La sperimentazione e la canzone d’autore godono in Italia di una bellissima storia d’amore. Basta pensare a Franco Battiato o ai Krisma, per citare solo due nomi a caso, e quindi l’intenzione di Iosonouncane (discutibile moniker dietro il quale si nasconde Jacopo Incani degli Adharma) viene accolta con grande interesse. Dopo una serie di EP e di un altro album (La Macarena su Roma, del 2010) generalmente ben valutati dalla critica, arriva l’attesissimo nuovo lavoro, Die, che ripropone, per certi versi gli esperimenti già trattati nelle opere precedenti.
Ci sono begli esempi di musica elettronica (in generale basata su computer music) che non perde l’occasione di affrontare gli stilemi della canzone, avvicinandosi al maestro Battiato ma anche ai più popolari Lucio Battisti (Stormi, Carne) e Francesco DeGregori (Paesaggio). Tutto bello sulla carta ma il risultato riesce vagamente a sembrare incompiuto. Come se Incani non riuscisse fare dei suoi due mondi qualcosa di unico, lasciando che l’aspetto da cantautore siderale rimanga imprigionato in un aspetto “psichedelico” applicato di proposito e senza apparente ragione.
Ma queste mie parole non vi allarmino, perché il lavoro è sicuramente molto interessante, fosse anche solo per il coraggio di provare a percorrere una strada inedita.
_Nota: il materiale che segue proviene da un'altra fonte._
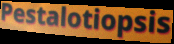
Pestalotiopsis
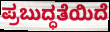
ಪ್ರಬುದ್ಧತೆಯಿದೆ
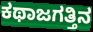
ಕಥಾಜಗತ್ತಿನ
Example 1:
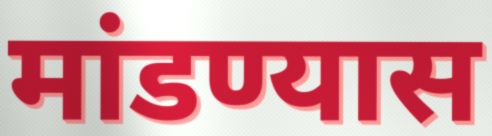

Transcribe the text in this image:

मांडण्यास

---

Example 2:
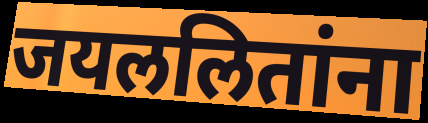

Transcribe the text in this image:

जयललितांना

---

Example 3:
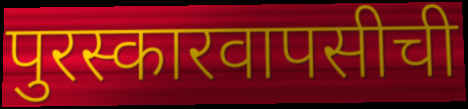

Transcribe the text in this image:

पुरस्कारवापसीची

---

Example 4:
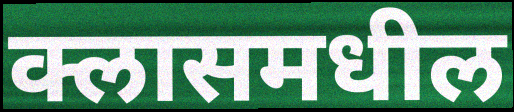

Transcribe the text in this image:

क्लासमधील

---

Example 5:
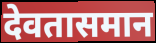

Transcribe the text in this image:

देवतासमान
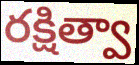
రక్షిత్వా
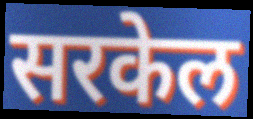
सरकेल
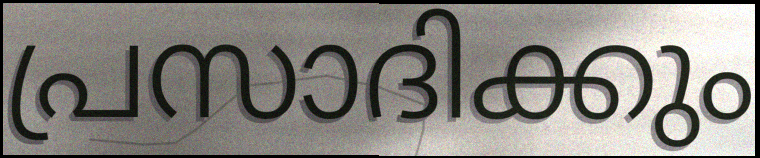
പ്രസാദിക്കും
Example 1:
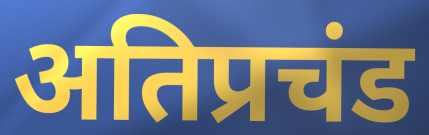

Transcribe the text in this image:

अतिप्रचंड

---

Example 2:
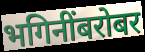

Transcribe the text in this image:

भगिनींबरोबर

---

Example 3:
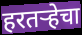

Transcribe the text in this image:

हरतऱ्हेचा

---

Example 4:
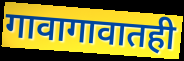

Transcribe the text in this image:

गावागावातही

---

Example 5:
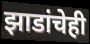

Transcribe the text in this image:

झाडांचेही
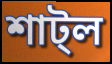
শাট্ল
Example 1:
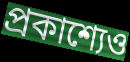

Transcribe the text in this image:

প্রকাশ্যেও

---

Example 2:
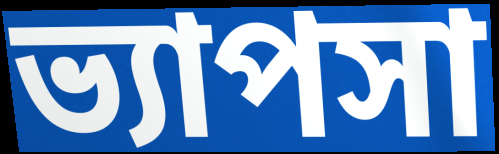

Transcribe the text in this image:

ভ্যাপসা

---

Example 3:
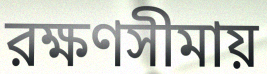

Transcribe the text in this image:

রক্ষণসীমায়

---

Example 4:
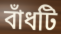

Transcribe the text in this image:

বাঁধটি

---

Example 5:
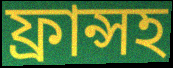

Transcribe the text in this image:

ফ্রান্সহ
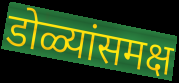
डोळ्यांसमक्ष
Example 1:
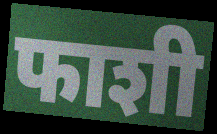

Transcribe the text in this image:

फाशी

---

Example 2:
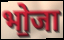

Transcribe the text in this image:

भो॒जा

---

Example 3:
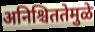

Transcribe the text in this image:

अनिश्चिततेमुळे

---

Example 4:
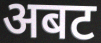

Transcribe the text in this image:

अबट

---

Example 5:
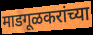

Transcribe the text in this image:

माडगूळकरांच्या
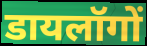
डायलॉगों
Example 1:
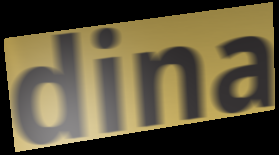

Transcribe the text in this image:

dina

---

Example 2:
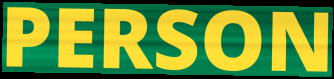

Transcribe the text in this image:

PERSON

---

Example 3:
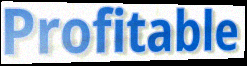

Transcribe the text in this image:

Profitable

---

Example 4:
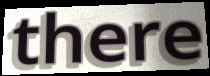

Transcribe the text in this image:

there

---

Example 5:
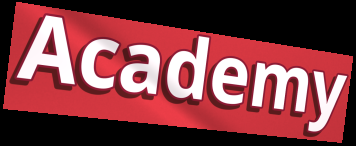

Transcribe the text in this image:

Academy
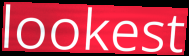
lookest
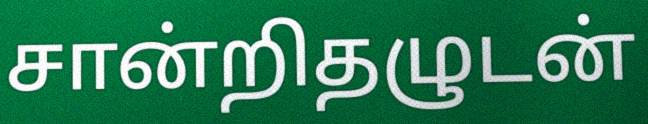
சான்றிதழுடன்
Forse, la ricerca spasmodica dell’inaudito è costretta in qualche modo a pagare pegno, ma ci sembra comunque un’eccellente operazione di ricerca che porterà sicuramente a qualcosa di furbescamente affascinante. in fin dei conti, per arrivare al pop nuovissimo de L’era del Cinghiale BiancoLa sposa occidentale, anche i Maestri hanno dovuto percorrere una strada preparatoria (diametralmente opposta, nei casi di Battiato e Battisti) e Die ha tutto l’aspetto di un progetto di transizione che potrà svilupparsi egregiamente nei prossimi lavori. Diamogli fiducia.